I love to imagine the future of Data Journalism because practice leads to action; to come into motion in order to make things happen or transform them into better ones, through experimentation.
But that future requires team work, where good ideas are encouraged, shaped, and brought to life. It also entails investing time to learn, relearn, and share what has been learned; safe routes to a solid knowledge, capable of raising the quality of data analysis and, implicitly, that of journalism as a whole.

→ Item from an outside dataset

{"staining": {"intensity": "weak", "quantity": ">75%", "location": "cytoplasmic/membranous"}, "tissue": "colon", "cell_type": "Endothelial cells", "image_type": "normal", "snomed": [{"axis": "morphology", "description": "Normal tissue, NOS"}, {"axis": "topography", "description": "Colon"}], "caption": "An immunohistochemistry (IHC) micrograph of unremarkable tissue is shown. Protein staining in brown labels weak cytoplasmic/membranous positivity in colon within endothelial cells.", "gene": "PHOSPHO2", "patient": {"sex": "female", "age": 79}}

Imagining the future also unleashes the potential of creativity and exercises perseverance to discover in the problems that we currently face as an industry, the possibilities to transform ourselves.
Based on these axes, I propose six ways to imagine how data journalism will consolidate as of 2015. They are not written in stone. They are starting points for discussion and evaluation through the perspective of your own experience and the reality of journalism in your country.

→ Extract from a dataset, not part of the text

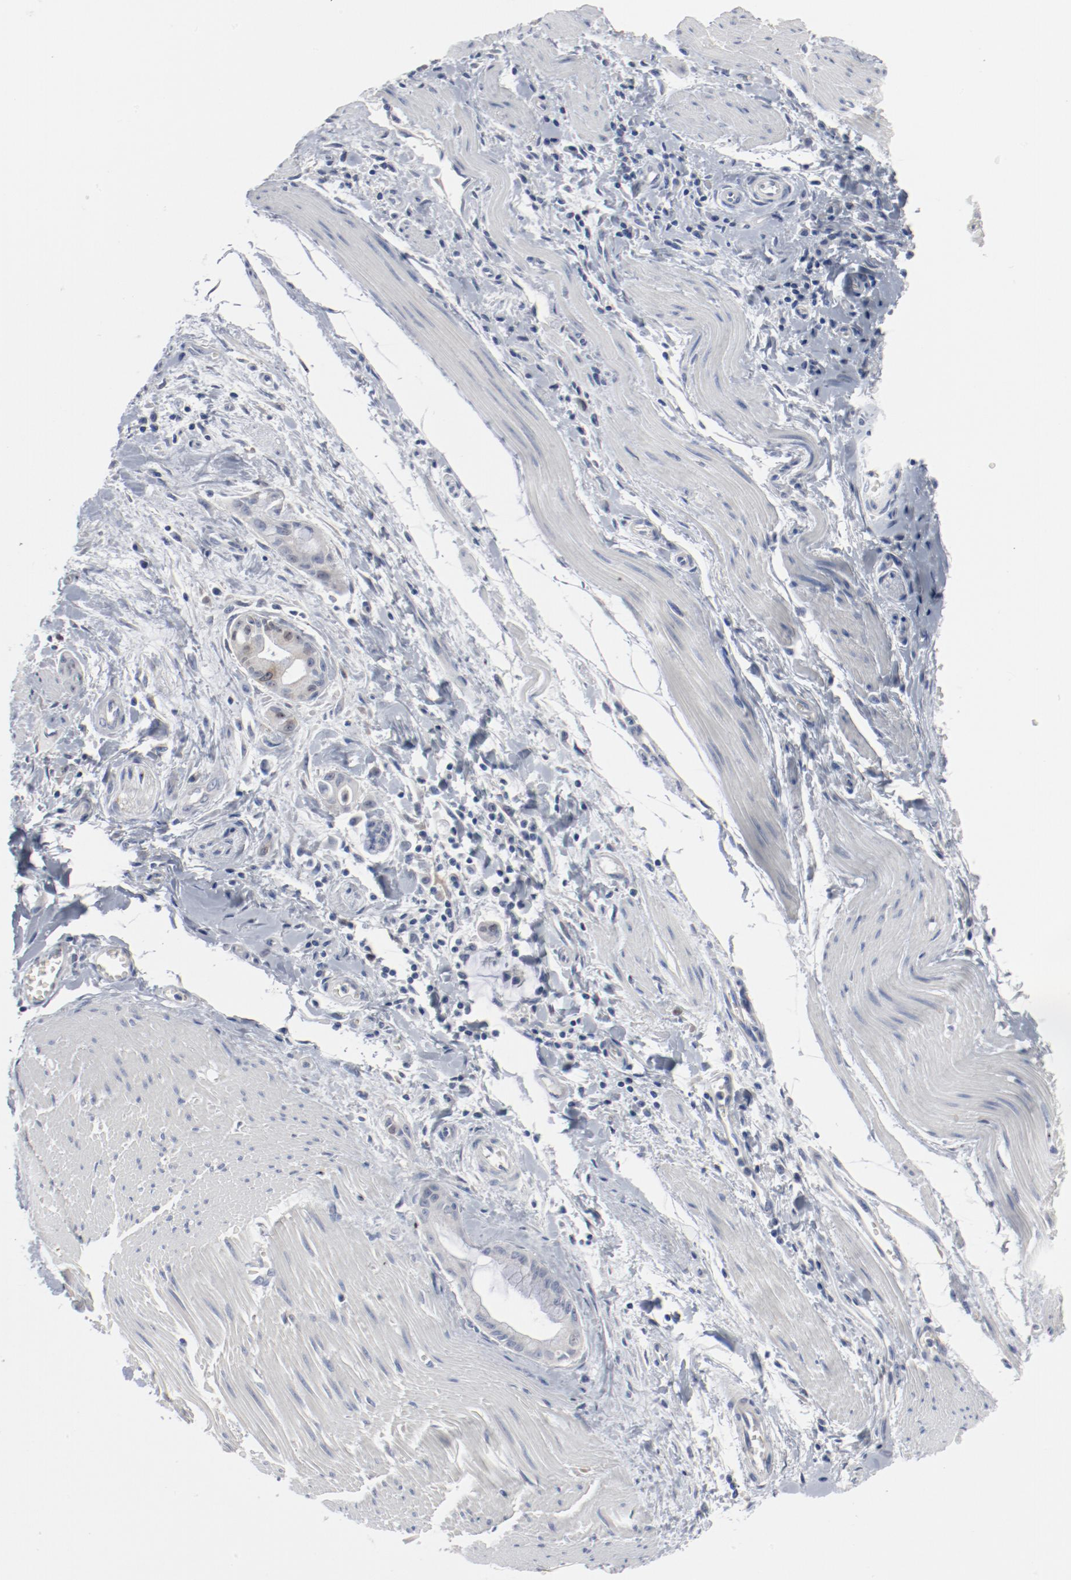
{"staining": {"intensity": "moderate", "quantity": "25%-75%", "location": "nuclear"}, "tissue": "pancreatic cancer", "cell_type": "Tumor cells", "image_type": "cancer", "snomed": [{"axis": "morphology", "description": "Adenocarcinoma, NOS"}, {"axis": "topography", "description": "Pancreas"}], "caption": "Brown immunohistochemical staining in human pancreatic cancer (adenocarcinoma) exhibits moderate nuclear expression in about 25%-75% of tumor cells.", "gene": "CDK1", "patient": {"sex": "male", "age": 59}}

The new generation of journalists, those who are currently studying or about to start college, will put an end to the old dichotomy that led many of us to choose this profession because “we are good at writing, not math”.
For future reporters, that division is nonsense because they will not conceive the understanding of reality without expressing the same with data accompanied by a critical narrative view of the facts.
That generation will be skilled in what I call “Grammathematics” (Grammar + Mathematics); and will be so by learning on their own or by taking specialized courses. They will not wait for universities to adapt their curricula to the surroundings imposed by the growth of big data, a trend that will not be reversed.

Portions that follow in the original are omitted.